01-20 09:10:36.631 D/DalAuthEventCOMMON( 8433): Offline
[0:] ERROR) SYNC (Replication): [12] 2017-1-20 09:10:36.643+08:00 State machine error:
System.NullReferenceException: Object reference not set to an instance of an object.
  at Couchbase.Lite.Internal.WebSocketChangeTracker.Start () [0x000ac] in <52da0b1f3186477b8bd33a888bd1e89c>:0 
  at Couchbase.Lite.Replicator.Puller.StartChangeTracker () [0x0023c] in <52da0b1f3186477b8bd33a888bd1e89c>:0 
  at Couchbase.Lite.Replicator.Puller.BeginReplicating () [0x000eb] in <52da0b1f3186477b8bd33a888bd1e89c>:0 
  at Couchbase.Lite.Replicator.Puller.PerformGoOnline () [0x00006] in <52da0b1f3186477b8bd33a888bd1e89c>:0 
  at Couchbase.Lite.Replication.<InitializeStateMachine>m__A (Stateless.StateMachine`2+Transition[TState,TTrigger] transition) [0x00049] in <52da0b1f3186477b8bd33a888bd1e89c>:0 
  at Stateless.StateMachine`2+ExitActionBehavior+Sync[TState,TTrigger].Execute (Stateless.StateMachine`2+Transition[TState,TTrigger] transition) [0x00000] in <3986113ba7814d109bc72451439ee2d0>:0 
  at Stateless.StateMachine`2+StateRepresentation[TState,TTrigger].ExecuteExitActions (Stateless.StateMachine`2+Transition[TState,TTrigger] transition) [0x00020] in <3986113ba7814d109bc72451439ee2d0>:0 
  at Stateless.StateMachine`2+StateRepresentation[TState,TTrigger].Exit (Stateless.StateMachine`2+Transition[TState,TTrigger] transition) [0x00036] in <3986113ba7814d109bc72451439ee2d0>:0 
  at Stateless.StateMachine`2[TState,TTrigger].InternalFireOne (TTrigger trigger, System.Object[] args) [0x0005b] in <3986113ba7814d109bc72451439ee2d0>:0 
  at Stateless.StateMachine`2[TState,TTrigger].InternalFire (TTrigger trigger, System.Object[] args) [0x0002f] in <3986113ba7814d109bc72451439ee2d0>:0 
  at Stateless.StateMachine`2[TState,TTrigger].Fire (TTrigger trigger) [0x00000] in <3986113ba7814d109bc72451439ee2d0>:0 
  at Couchbase.Lite.Replication+<FireTrigger>c__AnonStorey0.<>m__0 () [0x00000] in <52da0b1f3186477b8bd33a888bd1e89c>:0 
[0:] INFO) SYNC (Replication): [12] 2017-1-20 09:10:36.660+08:00 Pusher 660a1ffb-ca8f-478f-a9ad-d6330b88f3ff successfully logged in!
[0:] INFO) SYNC (Replication): [12] 2017-1-20 09:10:36.664+08:00 Pusher 660a1ffb-ca8f-478f-a9ad-d6330b88f3ff no local checkpoint, not getting remote one

This is looking a lot like https://github.com/couchbase/couchbase-lite-net/issues/803 which I thought was fixed but maybe I’m mistaken…

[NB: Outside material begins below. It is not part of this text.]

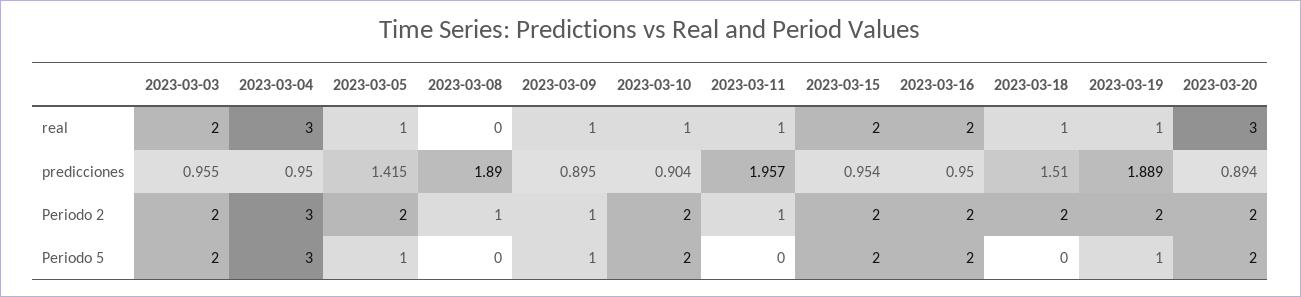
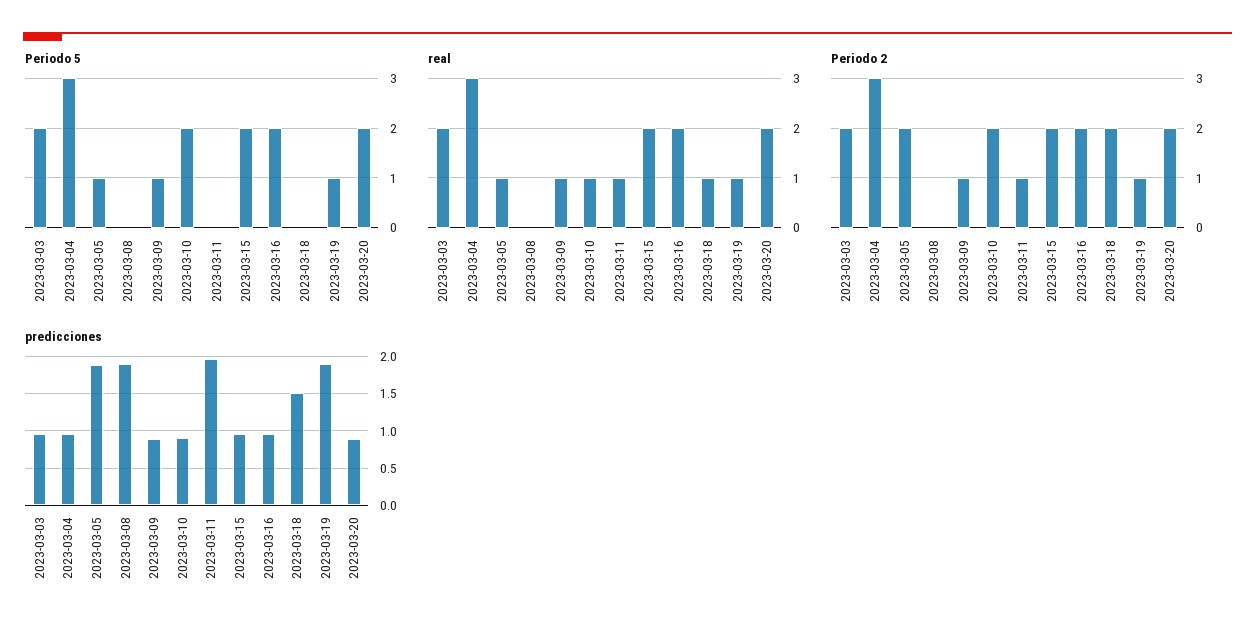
real, 2023-03-20: 3 -> 2
predicciones, 2023-03-05: 1.415 -> 1.9
Periodo 2, 2023-03-08: 1 -> 0
Periodo 2, 2023-03-19: 2 -> 1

I will double check the fix for it.

I added in another null check but it occurs to me that this problem was fixed very recently and so I wonder if you actually have build 28 on the device. It could be stale thanks to Xamarin Android’s less than stellar record of leaving behind old files. That would also explain why your colleague’s device is working. The logs should say near the beginning the version of the assemblies that are loaded.

Seems to be working after deleting all the things, thanks.